Pernah aku dengar kisah tentang bikuni yang mencungkil matanya dan diserahkan pada seorang lelaki. Karena lelaki itu mencintai karena matanya. Matanya yang bercahaya. Dia berharap lelaki itu berhenti mencintainya dan hanya matalah –penyebab rasa cinta itu- yang dapat membuatnya menghentikan langkahnya untuk mencinta. Maka ia mencungkil matanya.

Bikuni itu hanya mengejek cinta lelaki itu. Aku tak punya kemampuan seperti bikuni itu. Aku teperdaya oleh lelaki. Lelaki terlahir sebagai makhluk visual. Pencinta fisik. Lelaki tidak mengerti akan kedalaman perasaan. Mata mereka adalah corong untuk merekam dan mengirim sinyal berahi. Lalu mulut mereka menganga siap mengunyah. Mereka tak berhenti mengunyah hingga tubuh perempuan menyusut dan berkerut, lalu meninggalkannya. Dan semuanya bermula dari mata.

Lelaki yang buta akan dapat mencintai dengan kedalaman perasaan. Ya, lelaki buta atau yang tak punya mata….
Aku bergidik. Karena di kertas itu terdapat percikan darah! Darah yang telah mencokelat membentuk pola. Aku menutup buku itu. Tubuhku bergetar. Tapi, rasa penasaranku melebihi perasaan takutku. Aku membuka buku itu lagi.

Aku menanam bunga di tanah kosong. Telah kugemburkan tanahnya, lalu kupijak tanah itu agar padat. Akan tumbuh bunga di atasnya. Akan aku namakan bunga itu penantian. Aku menantinya tumbuh dan berkembang. Aku menyiraminya dengan air mata. Ternyata air mata lebih mujarab dari mata air mana pun. Tapi, orang-orang mengintai dari kejauhan. Seakan aku mengadakan ritual pemujaan. Ingin rasanya kurampas pandangan mereka. Agar mereka buta dan mereka terbebas dari rasa keingintahuan yang tak perlu.
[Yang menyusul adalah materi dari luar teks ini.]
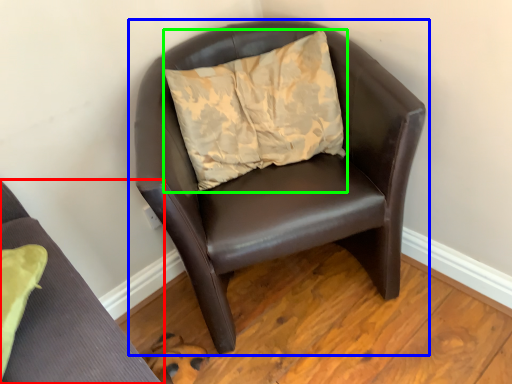
Question: Considering the real-world distances, which object is farthest from chair (highlighted by a red box)? chair (highlighted by a blue box) or pillow (highlighted by a green box)?

Choices:
 (A) chair
 (B) pillow

Answer: (B)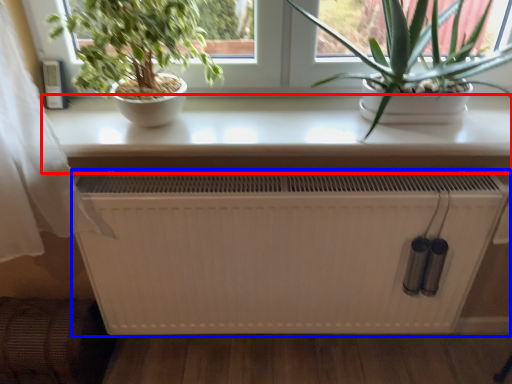
Question: Among these objects, which one is nearest to the camera, table (highlighted by a red box) or heater (highlighted by a blue box)?

Choices:
 (A) table
 (B) heater

Answer: (A)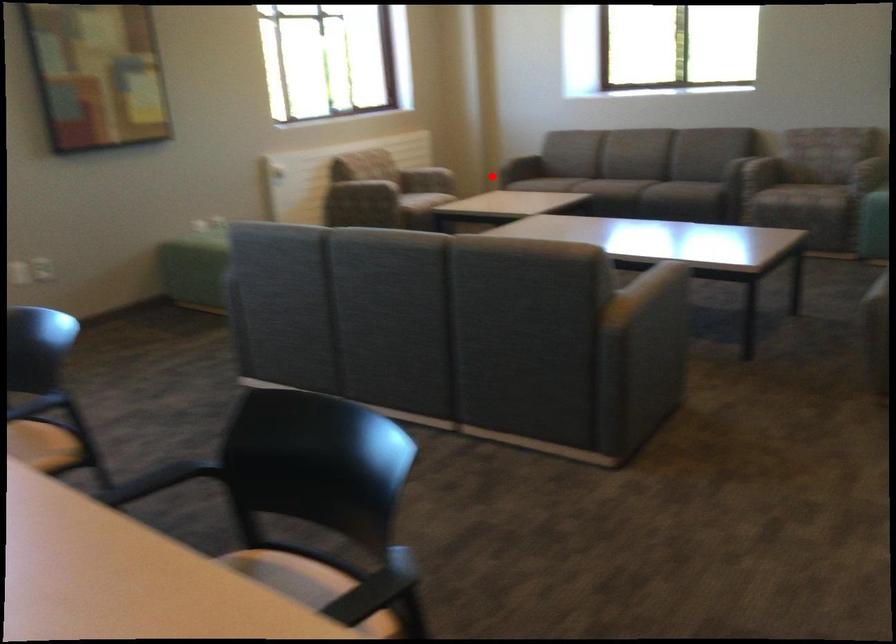
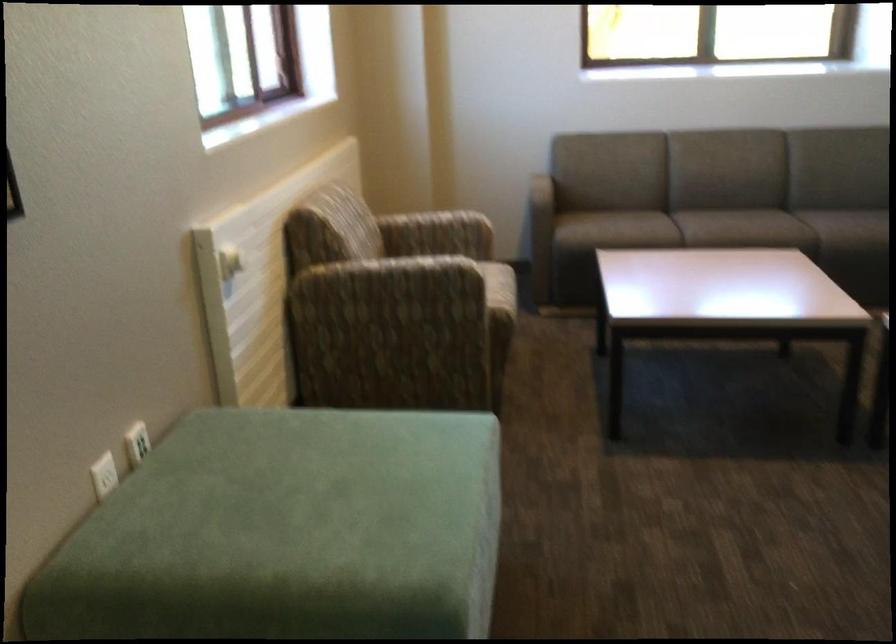
The point at the highlighted location is marked in the first image. Where is the corresponding point in the second image?

(540, 234)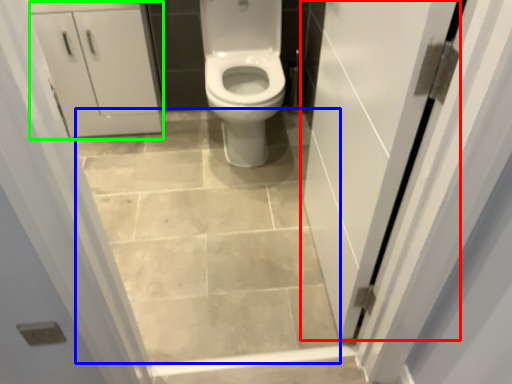
Question: Estimate the real-world distances between objects in this image. Which object is closer to door (highlighted by a red box), ceramic tile (highlighted by a blue box) or cabinetry (highlighted by a green box)?

Choices:
 (A) ceramic tile
 (B) cabinetry

Answer: (A)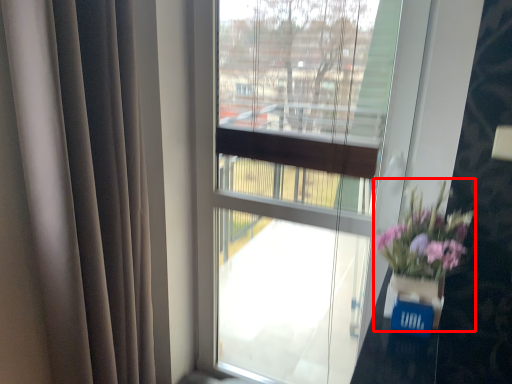
Question: Observing the image, what is the correct spatial positioning of floral arrangement (annotated by the red box) in reference to glass vase?

Choices:
 (A) left
 (B) right

Answer: (B)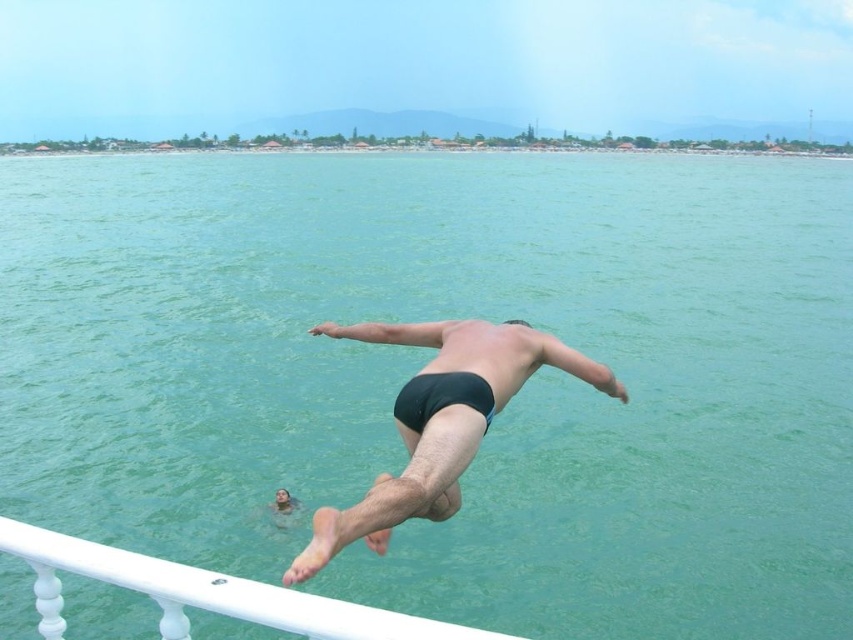
Question: Is the position of black matte swim trunks at center more distant than that of black matte swim trunks at lower center?

Choices:
 (A) no
 (B) yes

Answer: (A)

Question: Which of the following is the closest to the observer?

Choices:
 (A) (283, 513)
 (B) (386, 509)

Answer: (B)

Question: Can you confirm if white glossy rail at lower left is smaller than black matte swim trunks at lower center?

Choices:
 (A) yes
 (B) no

Answer: (B)

Question: Among these objects, which one is nearest to the camera?

Choices:
 (A) black matte swim trunks at lower center
 (B) black matte swim trunks at center

Answer: (B)

Question: Which is farther from the black matte swim trunks at lower center?

Choices:
 (A) white glossy rail at lower left
 (B) black matte swim trunks at center

Answer: (A)

Question: Can you confirm if black matte swim trunks at center is positioned to the right of white glossy rail at lower left?

Choices:
 (A) no
 (B) yes

Answer: (B)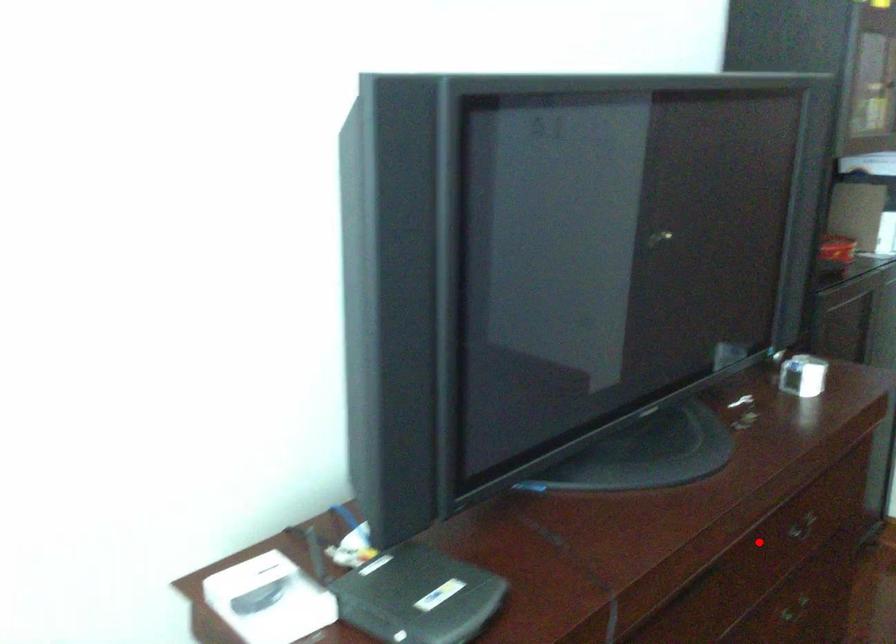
Apa yang dilakukan Perempuan Penunggu Malam? Aku mencoba menerjemahkan kalimat isyaratnya. Apa yang ia tanam? Bunga? Mengapa ia tampak curiga pada orang di sekitarnya? Apa yang ia lakukan? Mengapa ia tak bersahabat dengan orang-orang di sekitarnya? Aku membayangkan Perempuan Penunggu Malam adalah perempuan kesepian. Amat kesepian.

kuputuskan untuk bercerita pada Radite tentang buku harian itu. Aku tak pernah mendengar tentang legenda Perempuan Penunggu Malam, sedangkan Radite tumbuh besar bersama kisah itu. Radite mungkin dapat menerjemahkan catatannya yang ditulis dengan bahasa bersayap. Bahasa yang tak mudah untuk diartikan secara harfiah. Hanya Radite yang dapat membantuku. Karena hanya ia yang berkomunikasi denganku saat ini.

Radite menatapku tak mengerti saat kusodorkan buku itu. Perlahan ia mulai membuka halamannya, lalu membaca. Aku menantinya untuk berkomentar. Baru membaca tiga halaman, ia menatapku.

“Dari mana kau dapatkan buku ini?”

“Loteng.”

“Loteng?”

“Apa ada yang aneh?”

“Aku pinjam buku ini.”

“Buat apa?”

“Aku butuh buku ini. Agar orang-orang tahu.”

“Aku yang menemukannya.”

Kami terdiam. Radite tampak amat membutuhkan buku itu, seakan buku itu adalah napasnya. Aku tidak mengerti apa yang ada di benaknya.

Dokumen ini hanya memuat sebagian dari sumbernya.